§ Text section

The third cranial nerve is the oculomotor nerve. It supplies all of the extraocular muscles except the lateral rectus and superior oblique. Therefore when these muscles are no longer getting signals from the oculomotor nerve, the eyes moves outward and downward due to the effects of the lateral rectus and superior oblique still functioning without resistance.
It also supplies the levator palpebrae superioris, which is responsible for lifting the upper eyelid. Therefore third nerve palsy causes a ptosis.
The oculomotor nerve also contains parasympathetic fibres that innervate the sphincter muscle of the iris. Therefore third nerve palsy causes a dilated fixed pupil.
The oculomotor nerve travels directly from the brainstem to the eye in a straight line. It travels through the cavernous sinus and close to the posterior communicating artery. Therefore, cavernous sinus thrombosis and a posterior communicating artery aneurysm can cause compression of the nerve and a third nerve palsy.
Causes of a third nerve palsy
Third nerve palsy can be idiopathic, without a clear cause.
A third nerve palsy with sparing of the pupil suggests a microvascular cause as the parasympathetic fibres are spared. This may be due to:
Diabetes
Hypertension
Ischaemia
A full third nerve palsy is caused by compression of the nerve, including the parasympathetic fibres. This is called a “surgical third” due to the physical compression:
Idiopathic
Tumour
Trauma
Cavernous sinus thrombosis
Posterior communicating artery aneurysm
Raised intracranial pressure
Horner syndrome
Horner syndrome is a triad of:
Ptosis
Miosis
Anhidrosis (loss of sweating)
They may also have enopthalmos, which is a sunken eye. Light and accommodation reflexes are not affected.
Horner syndrome is caused by damage to the sympathetic nervous system supplying the face.
The journey of the sympathetic nerves to the head is relevant for the causes of Horner syndrome. The sympathetic nerves arise from the spinal cord in the chest. These are pre-ganglionic nerves. They then enter into the sympathetic ganglion at the base of the neck and exit as post-ganglionic nerves. These post-ganglionic nerves then travel to the head, running alongside the internal carotid artery.
The location of the Horner syndrome can be determined by the anhidrosis. Central lesions cause anhidrosis of the arm and trunk as well as the face. Pre-ganglionic lesions cause anhidrosis of the face. Post-ganglionic lesions do not cause anhidrosis.

§ Records
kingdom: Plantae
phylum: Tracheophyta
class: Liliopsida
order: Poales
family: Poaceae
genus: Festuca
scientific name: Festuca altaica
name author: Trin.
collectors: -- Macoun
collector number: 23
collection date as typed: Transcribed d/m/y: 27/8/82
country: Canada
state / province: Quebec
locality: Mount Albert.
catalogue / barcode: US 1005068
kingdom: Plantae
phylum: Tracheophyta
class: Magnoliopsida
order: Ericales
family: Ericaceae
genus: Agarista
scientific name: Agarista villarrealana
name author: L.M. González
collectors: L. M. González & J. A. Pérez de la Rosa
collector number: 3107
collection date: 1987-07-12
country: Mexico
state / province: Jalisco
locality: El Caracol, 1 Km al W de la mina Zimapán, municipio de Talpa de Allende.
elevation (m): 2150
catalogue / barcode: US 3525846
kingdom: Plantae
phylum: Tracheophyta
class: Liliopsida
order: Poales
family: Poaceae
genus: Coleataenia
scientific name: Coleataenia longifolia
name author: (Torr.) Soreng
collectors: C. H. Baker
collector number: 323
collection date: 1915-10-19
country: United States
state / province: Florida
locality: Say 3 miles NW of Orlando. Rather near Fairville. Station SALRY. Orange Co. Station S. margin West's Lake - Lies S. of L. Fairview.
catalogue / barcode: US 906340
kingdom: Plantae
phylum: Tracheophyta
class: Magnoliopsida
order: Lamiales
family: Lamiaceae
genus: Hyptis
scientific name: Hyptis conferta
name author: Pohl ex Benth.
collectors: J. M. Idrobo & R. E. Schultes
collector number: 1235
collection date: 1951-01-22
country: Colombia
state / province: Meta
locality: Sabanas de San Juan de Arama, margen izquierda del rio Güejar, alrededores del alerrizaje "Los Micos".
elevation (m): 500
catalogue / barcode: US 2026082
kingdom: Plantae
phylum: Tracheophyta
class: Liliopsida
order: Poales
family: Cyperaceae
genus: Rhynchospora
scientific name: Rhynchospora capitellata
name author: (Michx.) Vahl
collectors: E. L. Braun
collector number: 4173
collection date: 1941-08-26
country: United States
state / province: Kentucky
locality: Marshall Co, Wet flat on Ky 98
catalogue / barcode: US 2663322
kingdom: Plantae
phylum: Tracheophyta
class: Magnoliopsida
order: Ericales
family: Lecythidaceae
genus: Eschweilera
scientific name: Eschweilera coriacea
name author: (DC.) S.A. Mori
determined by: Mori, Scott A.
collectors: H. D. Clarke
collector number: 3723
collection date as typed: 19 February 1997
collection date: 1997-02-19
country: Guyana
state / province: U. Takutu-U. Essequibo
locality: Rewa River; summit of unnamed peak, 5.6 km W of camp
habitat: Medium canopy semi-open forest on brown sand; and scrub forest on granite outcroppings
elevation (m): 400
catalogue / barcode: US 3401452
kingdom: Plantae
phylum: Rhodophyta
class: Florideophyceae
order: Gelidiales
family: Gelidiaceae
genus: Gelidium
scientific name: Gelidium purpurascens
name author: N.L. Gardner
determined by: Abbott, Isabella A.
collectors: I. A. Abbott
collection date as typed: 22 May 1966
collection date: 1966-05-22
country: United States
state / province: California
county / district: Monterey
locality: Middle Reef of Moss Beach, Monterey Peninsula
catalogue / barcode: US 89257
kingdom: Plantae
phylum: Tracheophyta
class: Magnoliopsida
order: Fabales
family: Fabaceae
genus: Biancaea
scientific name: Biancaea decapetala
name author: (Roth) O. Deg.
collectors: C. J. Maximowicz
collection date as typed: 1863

§ Brief 1
Answer these about the notes on third nerve palsy and Horner syndrome:
(a) Which muscle supplied by the oculomotor nerve lifts the upper eyelid?
(b) Which artery do the post-ganglionic sympathetic nerves run alongside on their way to the head?
(c) Which type of lesion causing Horner syndrome does not cause anhidrosis?
§ Brief 2
What three features make up the triad of Horner syndrome in the notes on third nerve palsy and Horner syndrome?
§ Brief 3
Carry the notes on third nerve palsy and Horner syndrome forward from their last sentence.

§ Final answer 1
(a) The levator palpebrae superioris.
(b) The internal carotid artery.
(c) Post-ganglionic lesions.

§ Final answer 2
Ptosis, miosis and anhidrosis (loss of sweating).

§ Final answer 3
Causes of Horner syndrome
The causes can be remembered as the 4 Ss, 4 Ts and 4 Cs. S for Sentral, T for Torso (pre-ganglionic) and C for Cervical (post-ganglionic).
Central lesions (4 Ss):
S – Stroke
S – Multiple Sclerosis
S – Swelling (tumours)
S – Syringomyelia (cyst in the spinal cord)
Pre-ganglionic lesions (4 Ts):
T – Tumour (Pancoast’s tumour)
T – Trauma
T – Thyroidectomy
T – Top rib (a cervical rib growing above the first rib above the clavicle)
Post-ganglionic lesion (4 Cs):
C – Carotid aneurysm
C – Carotid artery dissection
C – Cavernous sinus thrombosis
C – Cluster headache
Testing Horner syndrome
Congenital Horner syndrome is associated with heterochromia, which is a difference in the colour of the iris on the affected side.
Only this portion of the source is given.